*** DATA SECTION Section Begins ***

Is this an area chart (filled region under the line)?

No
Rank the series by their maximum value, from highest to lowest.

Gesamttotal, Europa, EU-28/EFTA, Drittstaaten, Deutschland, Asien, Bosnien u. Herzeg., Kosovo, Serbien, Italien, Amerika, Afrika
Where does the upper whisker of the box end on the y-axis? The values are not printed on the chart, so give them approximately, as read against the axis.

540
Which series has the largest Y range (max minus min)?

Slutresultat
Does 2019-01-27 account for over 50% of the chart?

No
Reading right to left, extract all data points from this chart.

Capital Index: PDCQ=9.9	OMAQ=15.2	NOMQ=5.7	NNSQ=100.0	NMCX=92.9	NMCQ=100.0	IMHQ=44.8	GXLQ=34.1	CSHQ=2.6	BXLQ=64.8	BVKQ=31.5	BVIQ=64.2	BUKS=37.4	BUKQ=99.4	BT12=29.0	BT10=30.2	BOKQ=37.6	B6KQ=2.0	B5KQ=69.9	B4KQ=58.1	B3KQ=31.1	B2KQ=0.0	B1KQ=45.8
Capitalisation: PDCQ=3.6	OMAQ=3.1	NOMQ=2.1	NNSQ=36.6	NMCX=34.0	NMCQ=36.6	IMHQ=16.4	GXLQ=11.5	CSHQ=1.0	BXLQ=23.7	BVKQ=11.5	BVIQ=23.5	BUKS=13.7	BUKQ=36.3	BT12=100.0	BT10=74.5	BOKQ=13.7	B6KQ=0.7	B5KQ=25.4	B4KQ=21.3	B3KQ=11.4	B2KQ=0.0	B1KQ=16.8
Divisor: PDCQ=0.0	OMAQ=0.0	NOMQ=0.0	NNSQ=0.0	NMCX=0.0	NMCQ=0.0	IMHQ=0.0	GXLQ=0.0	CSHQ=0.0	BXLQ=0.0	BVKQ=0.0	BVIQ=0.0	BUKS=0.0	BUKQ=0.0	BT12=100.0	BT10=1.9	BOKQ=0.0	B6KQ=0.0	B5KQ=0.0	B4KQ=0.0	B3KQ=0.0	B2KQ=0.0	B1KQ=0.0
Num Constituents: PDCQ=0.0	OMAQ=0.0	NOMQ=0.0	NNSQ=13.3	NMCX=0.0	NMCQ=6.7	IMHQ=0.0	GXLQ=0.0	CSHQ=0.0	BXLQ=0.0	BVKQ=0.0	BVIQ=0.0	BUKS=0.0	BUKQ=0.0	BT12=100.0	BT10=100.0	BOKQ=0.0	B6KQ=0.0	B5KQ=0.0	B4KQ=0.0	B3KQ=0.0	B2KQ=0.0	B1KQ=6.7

*** DATA SECTION Section Ends ***

WORK TASK
Copy all of the data above word for word, keeping every line and blank line in its original order.

RESULT
Is this an area chart (filled region under the line)?

No
Rank the series by their maximum value, from highest to lowest.

Gesamttotal, Europa, EU-28/EFTA, Drittstaaten, Deutschland, Asien, Bosnien u. Herzeg., Kosovo, Serbien, Italien, Amerika, Afrika
Where does the upper whisker of the box end on the y-axis? The values are not printed on the chart, so give them approximately, as read against the axis.

540
Which series has the largest Y range (max minus min)?

Slutresultat
Does 2019-01-27 account for over 50% of the chart?

No
Reading right to left, extract all data points from this chart.

Capital Index: PDCQ=9.9	OMAQ=15.2	NOMQ=5.7	NNSQ=100.0	NMCX=92.9	NMCQ=100.0	IMHQ=44.8	GXLQ=34.1	CSHQ=2.6	BXLQ=64.8	BVKQ=31.5	BVIQ=64.2	BUKS=37.4	BUKQ=99.4	BT12=29.0	BT10=30.2	BOKQ=37.6	B6KQ=2.0	B5KQ=69.9	B4KQ=58.1	B3KQ=31.1	B2KQ=0.0	B1KQ=45.8
Capitalisation: PDCQ=3.6	OMAQ=3.1	NOMQ=2.1	NNSQ=36.6	NMCX=34.0	NMCQ=36.6	IMHQ=16.4	GXLQ=11.5	CSHQ=1.0	BXLQ=23.7	BVKQ=11.5	BVIQ=23.5	BUKS=13.7	BUKQ=36.3	BT12=100.0	BT10=74.5	BOKQ=13.7	B6KQ=0.7	B5KQ=25.4	B4KQ=21.3	B3KQ=11.4	B2KQ=0.0	B1KQ=16.8
Divisor: PDCQ=0.0	OMAQ=0.0	NOMQ=0.0	NNSQ=0.0	NMCX=0.0	NMCQ=0.0	IMHQ=0.0	GXLQ=0.0	CSHQ=0.0	BXLQ=0.0	BVKQ=0.0	BVIQ=0.0	BUKS=0.0	BUKQ=0.0	BT12=100.0	BT10=1.9	BOKQ=0.0	B6KQ=0.0	B5KQ=0.0	B4KQ=0.0	B3KQ=0.0	B2KQ=0.0	B1KQ=0.0
Num Constituents: PDCQ=0.0	OMAQ=0.0	NOMQ=0.0	NNSQ=13.3	NMCX=0.0	NMCQ=6.7	IMHQ=0.0	GXLQ=0.0	CSHQ=0.0	BXLQ=0.0	BVKQ=0.0	BVIQ=0.0	BUKS=0.0	BUKQ=0.0	BT12=100.0	BT10=100.0	BOKQ=0.0	B6KQ=0.0	B5KQ=0.0	B4KQ=0.0	B3KQ=0.0	B2KQ=0.0	B1KQ=6.7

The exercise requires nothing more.